If there is a meaning to life, then love will factor into it. There is a reason why the most cynical try to cheapen love by perverting it, selling it, over-saturating it, redefining it, and every other way to milk love for all it’s worth. Yet we still crave love. We yearn to express love, and we feel empty inside without it. Perhaps the greatest expression of love is between a man and his woman. Despite what modernity tells you, it is such a self-evident truth; it requires years of indoctrination to refuse it and decades to refute the claim, yet only the spark of a moment to bring the cynic back from the brink.
One of the great expressions of love is through music. Since the medieval troubadours, men have boasted through song about their great deeds in pursuit of women, asking very little in return, namely, that the woman to whom he is professing is his and no one else’s.
We then come to what I believe is the greatest love song of all time. Since its inception in the 1950s, it has been the subject of over 1,500 different covers, many of which have placed in the Top 100 chart, some at the same time. “Unchained Melody” was created for a film that no one saw, and it shot through the cultural zeitgeist like a rocket until it was featured in a film that most everyone has seen or at least knows of.
In 1955, Unchained was released in theaters, the story of a man’s struggle between serving his prison sentence or using an oversight to escape. The prisoner’s dilemma rests with his wife and her faithfulness. Steve, our protagonist, wrestles with the fact that every day he is away, his wife could be searching for another man. If he were to get to her sooner, he would subject his family to a life on the run, but if he stays, he risks losing them forever. At the pivotal moment in the film, “Unchained Melody” is performed by singer, actor, and college professor Todd Duncan. This somber and melancholy performance acts as the catalyst for Steve’s decision to escape, as the thought of being away from his wife and child is too great to bear, and only a man made of stone could see a way out and not take it. In the Duncan version of the song, we hear the lyrics “Are you still mine?” as the most prominent and focused of the performance, capping off the themes of loneliness and longing that Steve feels being so far from his family.
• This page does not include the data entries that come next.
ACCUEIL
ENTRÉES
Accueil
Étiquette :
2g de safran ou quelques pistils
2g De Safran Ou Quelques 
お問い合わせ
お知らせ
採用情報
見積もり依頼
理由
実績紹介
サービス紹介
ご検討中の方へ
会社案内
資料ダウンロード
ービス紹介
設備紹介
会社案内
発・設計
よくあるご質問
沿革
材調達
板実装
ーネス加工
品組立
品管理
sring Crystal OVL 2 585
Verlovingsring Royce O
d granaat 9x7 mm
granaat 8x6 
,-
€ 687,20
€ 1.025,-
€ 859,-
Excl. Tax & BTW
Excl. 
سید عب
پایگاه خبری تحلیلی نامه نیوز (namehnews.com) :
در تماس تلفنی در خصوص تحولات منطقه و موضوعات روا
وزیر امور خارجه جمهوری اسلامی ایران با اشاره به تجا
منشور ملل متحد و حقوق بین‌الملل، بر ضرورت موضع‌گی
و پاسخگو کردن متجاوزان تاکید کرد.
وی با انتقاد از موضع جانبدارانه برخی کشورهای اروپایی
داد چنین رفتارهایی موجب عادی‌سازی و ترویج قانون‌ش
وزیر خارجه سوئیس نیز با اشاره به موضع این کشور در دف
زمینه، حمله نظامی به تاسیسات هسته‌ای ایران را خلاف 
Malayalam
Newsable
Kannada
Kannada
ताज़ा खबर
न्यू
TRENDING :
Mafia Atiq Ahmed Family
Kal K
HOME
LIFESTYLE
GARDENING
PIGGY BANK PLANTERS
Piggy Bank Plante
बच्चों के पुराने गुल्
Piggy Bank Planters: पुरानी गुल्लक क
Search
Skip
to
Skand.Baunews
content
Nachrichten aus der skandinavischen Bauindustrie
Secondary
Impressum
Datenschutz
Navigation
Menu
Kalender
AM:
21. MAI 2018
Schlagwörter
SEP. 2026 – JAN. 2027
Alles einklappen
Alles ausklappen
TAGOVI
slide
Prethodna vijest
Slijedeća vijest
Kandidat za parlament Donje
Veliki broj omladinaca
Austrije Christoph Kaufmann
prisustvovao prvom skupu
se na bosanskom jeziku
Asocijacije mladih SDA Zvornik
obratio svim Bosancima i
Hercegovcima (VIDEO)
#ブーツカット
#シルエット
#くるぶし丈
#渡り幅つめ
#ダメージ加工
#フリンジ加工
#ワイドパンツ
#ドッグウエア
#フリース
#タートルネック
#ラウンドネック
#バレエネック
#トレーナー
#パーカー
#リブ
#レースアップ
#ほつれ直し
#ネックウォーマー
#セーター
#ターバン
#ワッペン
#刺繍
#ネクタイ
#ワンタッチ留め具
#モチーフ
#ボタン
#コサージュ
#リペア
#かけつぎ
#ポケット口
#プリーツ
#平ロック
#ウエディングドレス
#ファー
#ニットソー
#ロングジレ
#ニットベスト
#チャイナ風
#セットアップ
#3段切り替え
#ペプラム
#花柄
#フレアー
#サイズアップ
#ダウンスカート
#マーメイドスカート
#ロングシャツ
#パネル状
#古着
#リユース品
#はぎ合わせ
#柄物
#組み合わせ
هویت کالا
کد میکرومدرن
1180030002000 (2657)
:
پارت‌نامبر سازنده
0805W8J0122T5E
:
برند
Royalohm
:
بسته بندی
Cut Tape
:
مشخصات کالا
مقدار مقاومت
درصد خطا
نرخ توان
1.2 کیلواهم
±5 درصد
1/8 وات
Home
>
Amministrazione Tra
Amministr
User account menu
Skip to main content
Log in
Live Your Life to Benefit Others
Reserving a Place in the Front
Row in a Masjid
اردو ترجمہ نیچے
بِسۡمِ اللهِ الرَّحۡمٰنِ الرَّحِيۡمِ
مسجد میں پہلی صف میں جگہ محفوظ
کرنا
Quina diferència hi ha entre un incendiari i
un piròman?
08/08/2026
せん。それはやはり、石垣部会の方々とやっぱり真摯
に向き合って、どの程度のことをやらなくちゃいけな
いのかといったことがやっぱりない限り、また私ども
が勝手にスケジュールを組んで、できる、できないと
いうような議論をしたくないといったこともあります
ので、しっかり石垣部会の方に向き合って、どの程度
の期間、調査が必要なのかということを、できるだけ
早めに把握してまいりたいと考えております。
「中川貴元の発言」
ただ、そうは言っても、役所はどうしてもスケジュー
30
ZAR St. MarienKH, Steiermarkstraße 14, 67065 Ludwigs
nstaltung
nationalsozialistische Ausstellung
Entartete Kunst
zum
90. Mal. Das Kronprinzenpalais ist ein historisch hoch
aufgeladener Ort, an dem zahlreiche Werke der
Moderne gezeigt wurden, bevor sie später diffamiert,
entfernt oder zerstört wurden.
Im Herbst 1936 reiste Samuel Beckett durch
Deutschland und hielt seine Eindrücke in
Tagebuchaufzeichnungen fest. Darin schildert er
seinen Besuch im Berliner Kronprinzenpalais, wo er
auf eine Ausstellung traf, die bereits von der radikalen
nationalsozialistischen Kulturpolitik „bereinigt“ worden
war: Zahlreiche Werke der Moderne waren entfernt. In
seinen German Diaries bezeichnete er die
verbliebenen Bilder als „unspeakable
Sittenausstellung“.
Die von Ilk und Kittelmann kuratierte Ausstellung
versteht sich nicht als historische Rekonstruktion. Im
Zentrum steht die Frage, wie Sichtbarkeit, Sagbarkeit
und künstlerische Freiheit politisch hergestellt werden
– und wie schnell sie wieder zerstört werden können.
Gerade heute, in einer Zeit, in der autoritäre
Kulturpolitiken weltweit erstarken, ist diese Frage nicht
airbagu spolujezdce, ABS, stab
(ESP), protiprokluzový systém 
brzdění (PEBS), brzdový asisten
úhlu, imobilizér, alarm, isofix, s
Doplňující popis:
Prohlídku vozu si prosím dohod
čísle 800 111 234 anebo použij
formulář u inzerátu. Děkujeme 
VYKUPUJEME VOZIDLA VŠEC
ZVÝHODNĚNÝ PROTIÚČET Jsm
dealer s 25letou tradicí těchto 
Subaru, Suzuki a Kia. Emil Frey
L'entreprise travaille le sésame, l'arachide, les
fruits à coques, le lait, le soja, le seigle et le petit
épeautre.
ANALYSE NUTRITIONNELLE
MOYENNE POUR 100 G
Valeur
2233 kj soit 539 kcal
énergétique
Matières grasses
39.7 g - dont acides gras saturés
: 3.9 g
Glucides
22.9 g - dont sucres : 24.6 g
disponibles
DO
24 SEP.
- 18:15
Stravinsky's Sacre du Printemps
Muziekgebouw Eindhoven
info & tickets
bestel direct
Unchained was not a good film. However, “Unchained Melody” carried it away from obscurity, garnering an Academy Award Nomination for Best Song as well as countless covers from artists of the day. Then, in 1965, the definitive version of the song was recorded. The Righteous Brothers, a singing duo from California and one of the most popular musical acts of the 1960s, recorded the song as a B-side that producer Phil Spector hated and tried to get pulled from the radio, to no avail. While many others had covered the song, it was Righteous Brother Bobby Hatfield’s vocal range and raw emotion that set the standard for the song and any subsequent recording, particularly in his improvisation mid-recording to a higher pitch in the words “I need your love” (italics added for emphasis). Hatfield’s version was later featured in the 1990 film Ghost, where Patrick Swayze’s poltergeist guides Demi Moore through her pottery to the tune, in a scene that has been long parodied as well as beloved and is an example of what love means to men and women.
While the Righteous Brothers’ version is definitive, there is one more version that deserves to be mentioned. In June 1977, Elvis Presley, the King of Rock & Roll, performed the song live, a mere two months before his death. Years of drinking and touring as well as the abuse of prescription medication had taken a toll on the King, and prior to the song, his introduction to the audience shows he’s not all right. He’s stumbling over his words, he’s joking that he can’t play the notes, and he’s sweating like he’s in an oven, even though it’s a cool June evening in South Dakota.
All of that disappears, however, once he starts playing the notes. Muscle memory kicks in, and he shows the world why he is the King. Elvis, like Hatfield, enunciated and elongated the word need in his version, but while Hatfield’s sounds persuasive and impressive, Elvis’s sounds longing and desperate. You get the sense of urgency, of need, from Elvis in his performance that Hatfield could not reproduce on his best day. Elvis was probably just as surprised at his untimely death as the rest of the world was two months after this performance, but watching the video, you can see a man who is close to the end. That he sings the song with so much life and so much passion in spite of his failing health is nothing short of miraculous.
“Unchained Melody” taps into something primal about love. The emphasis that each performer puts into the song changes the exact meaning he or she is trying to give to the audience, while the overall message is still the same. A man will do anything to be with the woman he loves, so long as she can endure the separation without betraying him. I cannot think of a more perfect summary of love between a man and a woman. Trust and honor are at the root of intercourse between the sexes, and although it is performed differently between men and women, without those ingredients, you’re left with either lust or simping, neither of which people can write a song about, at least not one with any staying power.